The storm has claimed at least 20 lives and an untold number of homes on its slow march across North Carolina, inundating city after city: Wilmington, New Bern, Lumberton. Now authorities are warning that by the time the Cape Fear River in Cumberland County crests Tuesday at 62 feet — 27 feet over its flood stage — it will threaten to swamp anything within a mile on either side of it. Its tributary, the Little River, is expected to flood, too.
More than 7,000 people were ordered to evacuate by Sunday afternoon. But many, weary of a storm that has lingered on and on, did their own rough calculus of the odds and decided to stay.
As the Cape Fear River swelled, rescue teams trudged along its banks, pleading with people to get out of its way. The mayor of Fayetteville presented the problem in the starkest of terms: Evacuate or notify your legal next of kin.
Military trucks in rural corners of the county barreled down dirt roads quickly becoming mud pits. “Please go,” soldiers asked stubborn residents along the massive river that curls downstream through small towns, farms and rural mobile home parks and into the city of Fayetteville, where the Reeses live in a subdivision that butts up against the bank.
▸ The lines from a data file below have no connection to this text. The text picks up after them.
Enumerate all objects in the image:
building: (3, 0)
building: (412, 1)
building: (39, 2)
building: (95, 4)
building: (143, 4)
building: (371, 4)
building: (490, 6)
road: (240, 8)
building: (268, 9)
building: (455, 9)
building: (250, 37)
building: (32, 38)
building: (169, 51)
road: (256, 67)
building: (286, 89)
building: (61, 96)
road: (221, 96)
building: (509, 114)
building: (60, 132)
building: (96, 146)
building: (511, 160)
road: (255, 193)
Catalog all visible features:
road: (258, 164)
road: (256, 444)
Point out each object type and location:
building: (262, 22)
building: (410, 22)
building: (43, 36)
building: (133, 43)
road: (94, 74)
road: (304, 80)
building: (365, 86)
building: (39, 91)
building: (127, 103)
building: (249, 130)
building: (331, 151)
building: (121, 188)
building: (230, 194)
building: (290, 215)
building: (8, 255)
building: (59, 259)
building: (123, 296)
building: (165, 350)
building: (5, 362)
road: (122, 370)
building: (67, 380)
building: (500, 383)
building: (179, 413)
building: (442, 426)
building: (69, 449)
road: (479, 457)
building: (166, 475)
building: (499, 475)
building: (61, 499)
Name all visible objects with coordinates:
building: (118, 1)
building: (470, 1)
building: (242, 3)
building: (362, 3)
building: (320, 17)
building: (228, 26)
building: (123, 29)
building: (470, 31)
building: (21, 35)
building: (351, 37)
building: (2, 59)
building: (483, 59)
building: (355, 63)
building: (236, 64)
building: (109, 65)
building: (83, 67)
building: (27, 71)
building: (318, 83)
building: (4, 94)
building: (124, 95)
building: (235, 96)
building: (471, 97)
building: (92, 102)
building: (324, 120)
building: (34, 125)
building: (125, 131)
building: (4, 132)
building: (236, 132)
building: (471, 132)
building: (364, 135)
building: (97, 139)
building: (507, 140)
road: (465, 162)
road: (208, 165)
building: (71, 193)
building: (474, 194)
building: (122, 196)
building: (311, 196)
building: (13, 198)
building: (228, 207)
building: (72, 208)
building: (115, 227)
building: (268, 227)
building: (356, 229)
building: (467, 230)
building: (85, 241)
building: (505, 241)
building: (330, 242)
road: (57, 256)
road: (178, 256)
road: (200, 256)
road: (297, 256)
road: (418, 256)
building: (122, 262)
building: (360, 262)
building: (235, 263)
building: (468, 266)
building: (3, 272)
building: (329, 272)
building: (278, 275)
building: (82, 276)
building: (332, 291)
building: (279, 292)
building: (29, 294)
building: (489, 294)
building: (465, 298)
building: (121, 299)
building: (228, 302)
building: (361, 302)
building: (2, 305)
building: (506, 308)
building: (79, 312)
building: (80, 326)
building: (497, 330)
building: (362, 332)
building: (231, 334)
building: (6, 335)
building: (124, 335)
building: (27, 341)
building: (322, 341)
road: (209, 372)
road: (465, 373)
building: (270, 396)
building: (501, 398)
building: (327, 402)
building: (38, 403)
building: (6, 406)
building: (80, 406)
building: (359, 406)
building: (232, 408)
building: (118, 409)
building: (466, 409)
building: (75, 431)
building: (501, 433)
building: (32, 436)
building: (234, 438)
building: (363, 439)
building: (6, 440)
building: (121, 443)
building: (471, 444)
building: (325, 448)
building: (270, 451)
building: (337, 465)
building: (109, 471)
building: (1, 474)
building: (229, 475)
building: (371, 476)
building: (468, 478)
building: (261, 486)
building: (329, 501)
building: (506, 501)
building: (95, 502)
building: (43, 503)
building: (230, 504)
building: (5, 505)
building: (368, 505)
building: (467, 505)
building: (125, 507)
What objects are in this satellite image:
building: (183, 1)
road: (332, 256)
Anissa’s friend down the street was evacuating with his family and knocked on her door, begging her and her mother to come. The Reeses had packed their things just in case, tucking important documents in a water-tight bag. They stacked chairs on top of tables and moved all the family photos upstairs. Then they waited to see what would happen.
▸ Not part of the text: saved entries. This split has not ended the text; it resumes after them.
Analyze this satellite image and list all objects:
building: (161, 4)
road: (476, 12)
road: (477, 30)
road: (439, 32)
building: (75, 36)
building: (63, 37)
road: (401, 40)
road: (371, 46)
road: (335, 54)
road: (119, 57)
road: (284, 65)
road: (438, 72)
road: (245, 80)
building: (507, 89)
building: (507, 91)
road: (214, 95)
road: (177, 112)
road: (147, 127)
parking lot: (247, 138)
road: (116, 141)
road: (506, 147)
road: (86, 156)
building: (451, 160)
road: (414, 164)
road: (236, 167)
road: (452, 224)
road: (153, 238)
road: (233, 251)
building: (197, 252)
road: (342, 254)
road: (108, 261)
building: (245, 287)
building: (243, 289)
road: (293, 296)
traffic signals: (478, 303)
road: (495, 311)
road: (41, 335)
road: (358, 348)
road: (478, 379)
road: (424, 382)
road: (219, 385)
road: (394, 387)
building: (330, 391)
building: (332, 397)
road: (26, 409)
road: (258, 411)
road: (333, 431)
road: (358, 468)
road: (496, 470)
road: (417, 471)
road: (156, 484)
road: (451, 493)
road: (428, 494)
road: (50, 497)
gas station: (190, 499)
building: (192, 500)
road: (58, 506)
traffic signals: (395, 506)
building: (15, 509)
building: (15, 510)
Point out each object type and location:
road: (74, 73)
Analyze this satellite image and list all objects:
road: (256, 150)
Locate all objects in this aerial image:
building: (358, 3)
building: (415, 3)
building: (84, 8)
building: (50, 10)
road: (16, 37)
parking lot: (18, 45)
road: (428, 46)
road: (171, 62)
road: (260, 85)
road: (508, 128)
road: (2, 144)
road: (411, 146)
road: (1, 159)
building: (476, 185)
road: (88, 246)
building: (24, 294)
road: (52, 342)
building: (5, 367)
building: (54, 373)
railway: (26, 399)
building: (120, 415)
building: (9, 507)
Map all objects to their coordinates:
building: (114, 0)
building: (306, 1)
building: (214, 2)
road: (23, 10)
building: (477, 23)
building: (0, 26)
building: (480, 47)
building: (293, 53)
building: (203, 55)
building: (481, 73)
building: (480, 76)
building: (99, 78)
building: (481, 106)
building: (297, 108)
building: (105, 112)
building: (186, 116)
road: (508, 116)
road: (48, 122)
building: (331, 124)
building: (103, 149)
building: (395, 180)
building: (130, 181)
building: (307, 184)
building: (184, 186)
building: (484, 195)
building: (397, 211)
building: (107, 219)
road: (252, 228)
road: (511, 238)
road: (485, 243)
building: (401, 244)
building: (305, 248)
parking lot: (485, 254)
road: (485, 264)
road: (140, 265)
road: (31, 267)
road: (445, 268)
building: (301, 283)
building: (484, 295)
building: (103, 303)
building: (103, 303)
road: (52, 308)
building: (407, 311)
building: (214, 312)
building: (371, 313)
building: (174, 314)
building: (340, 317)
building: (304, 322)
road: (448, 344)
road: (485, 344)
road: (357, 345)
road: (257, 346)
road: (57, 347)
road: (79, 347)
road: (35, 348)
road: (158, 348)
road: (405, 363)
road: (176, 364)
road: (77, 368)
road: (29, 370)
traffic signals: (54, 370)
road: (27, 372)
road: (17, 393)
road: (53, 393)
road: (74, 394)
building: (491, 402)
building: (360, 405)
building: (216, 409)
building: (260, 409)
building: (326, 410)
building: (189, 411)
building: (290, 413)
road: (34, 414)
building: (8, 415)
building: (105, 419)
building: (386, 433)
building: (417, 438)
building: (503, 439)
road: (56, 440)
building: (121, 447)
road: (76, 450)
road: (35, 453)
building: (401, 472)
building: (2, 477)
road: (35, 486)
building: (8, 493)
A few miles away, a highwater rescue team comprising two dozen soldiers from Fort Bragg rested on cots in an arena — preparing for water to surge into neighborhoods and send residents climbing out windows and onto rooftops.
“I want to make sure those citizens realize the decisions they’re making,” said Lt. John Savage, who commands the team that knocked on doors to talk with those staying behind.
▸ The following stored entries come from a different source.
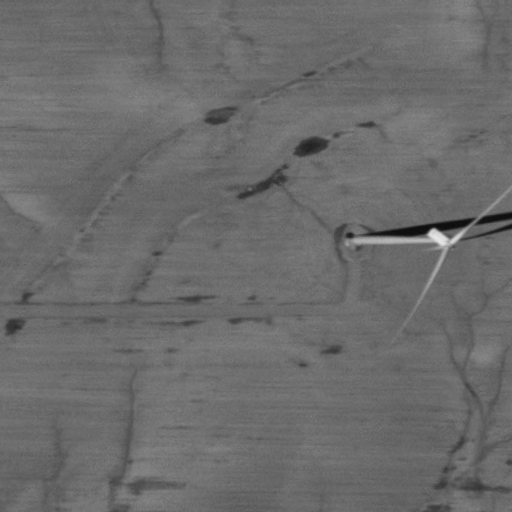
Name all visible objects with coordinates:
wind turbine: (349, 241)
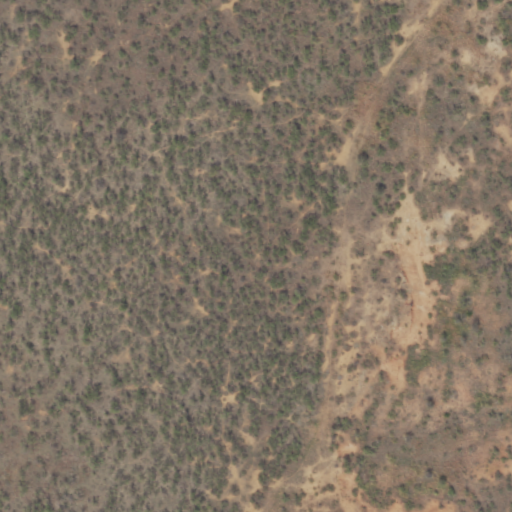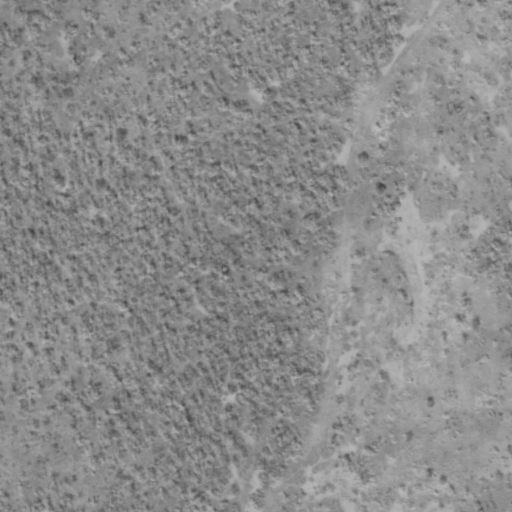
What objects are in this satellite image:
road: (485, 24)
road: (357, 264)
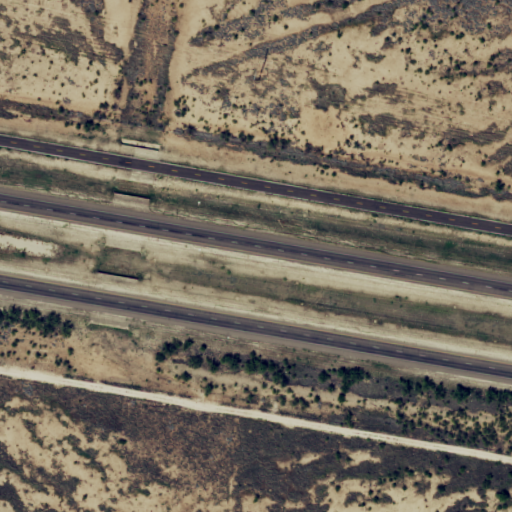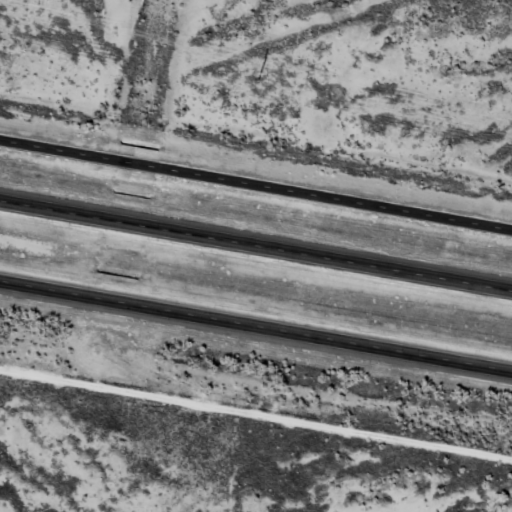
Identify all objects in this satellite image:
power tower: (260, 74)
road: (256, 176)
road: (256, 234)
road: (256, 331)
Mary Ingram lives in Spring Lake with her mother and 1-year-old son. They’re two blocks outside of the mandatory evacuation area, so she thought they’d be safe. Then it hit her: “My mom can’t swim. So if it does flood, I can’t save both her and the baby.” She decided to stay, nonetheless.
In the tiny hamlet of Wade, population around 570, Athena Moore has been waiting out Florence in her mobile home a quarter mile from the Cape Fear River. Many of her neighbors cleared out, but she’s hosting two friends who fled from the coast as the hurricane roared ashore only to find themselves now in a flood zone. They’re all planning to stay because they don’t have anywhere else to go.
Back in Fayetteville, as downtown streets started flooding Sunday, Waheeda Reese finally decided it was time to pack the car and get her daughter out.